Parallel Execution 🚀

flowyml allows you to execute independent steps concurrently, slashing pipeline runtime by running tasks in parallel.

What you'll learn

How to run multiple steps at once to speed up execution. Most ML pipelines have independent branches — running them sequentially is a waste of time.

Why Parallelism Matters ⚡

Without parallelism: - Slow execution: Steps run one after another (A → B → C) - Idle resources: CPU cores sit idle while one core works - Long feedback loops: Waiting hours for independent tasks

With flowyml parallelism: - Faster results: Run A, B, and C at the same time - Resource efficiency: Utilize all CPU cores - Scalability: Process 10x data in the same amount of time

Enabling Parallelism 🔧

You can enable parallel execution by using the ParallelExecutor. It automatically detects independent steps in your DAG and runs them concurrently.

Basic Usage

from flowyml import Pipeline, ParallelExecutor, step

@step
def process_chunk(chunk_id):
    # Simulate work
    return f"processed_{chunk_id}"

pipeline = Pipeline("parallel_processing")

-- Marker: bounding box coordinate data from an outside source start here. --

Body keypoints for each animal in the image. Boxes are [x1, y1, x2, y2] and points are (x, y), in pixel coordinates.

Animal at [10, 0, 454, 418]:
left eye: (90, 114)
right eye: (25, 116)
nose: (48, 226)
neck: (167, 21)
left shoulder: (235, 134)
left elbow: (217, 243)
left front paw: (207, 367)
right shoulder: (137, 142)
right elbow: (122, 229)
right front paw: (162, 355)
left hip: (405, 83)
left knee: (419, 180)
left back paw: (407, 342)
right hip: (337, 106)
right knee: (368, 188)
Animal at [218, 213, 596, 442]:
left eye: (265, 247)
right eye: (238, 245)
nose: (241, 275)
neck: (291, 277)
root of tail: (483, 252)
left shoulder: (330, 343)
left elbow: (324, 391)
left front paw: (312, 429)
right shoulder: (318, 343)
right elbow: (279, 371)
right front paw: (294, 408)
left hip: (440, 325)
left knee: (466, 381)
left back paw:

# Add multiple independent steps
for i in range(5):
    pipeline.add_step(process_chunk, name=f"chunk_{i}", params={"chunk_id": i})

# Configure executor
executor = ParallelExecutor(max_workers=4)

# Run pipeline with executor
pipeline.run(executor=executor)

In-Step Parallelism

You can also parallelize work within a single step using standard Python libraries or flowyml's utilities.

from flowyml.utils.parallel import parallel_map

@step
def batch_process(items):
    # Process items in parallel using a thread pool
    results = parallel_map(process_item, items, max_workers=8)
    return results

Decision Guide: Execution Backends ⚖️

Backend	Best For	Why
`process` (Default)	CPU-bound tasks	Bypasses Python's GIL. Good for data processing, training.
`thread`	I/O-bound tasks	Lightweight. Good for API calls, downloading files, DB queries.

When to use `process` (CPU)

Data transformation (pandas, numpy)
Image processing
Model training (sklearn)

When to use `thread` (I/O)

Fetching data from APIs
Uploading files to S3
Querying databases

Real-World Pattern: Batch Processing 🌍

Process a large dataset by splitting it into chunks and processing them in parallel.

from flowyml import Pipeline, ParallelExecutor, step

@step
def process_chunk(chunk_path):
    # Heavy CPU work
    df = pd.read_csv(chunk_path)
    return df.mean()

pipeline = Pipeline("batch_processor")

# Add 10 parallel steps
for i in range(10):
    pipeline.add_step(
        process_chunk,
        name=f"chunk_{i}",
        params={"chunk_path": f"data/part_{i}.csv"}
    )

# Run with 4 processes
pipeline.run(executor=ParallelExecutor(max_workers=4, backend="process"))

Performance Tip

Set max_workers to cpu_count() - 1 to keep one core free for the system.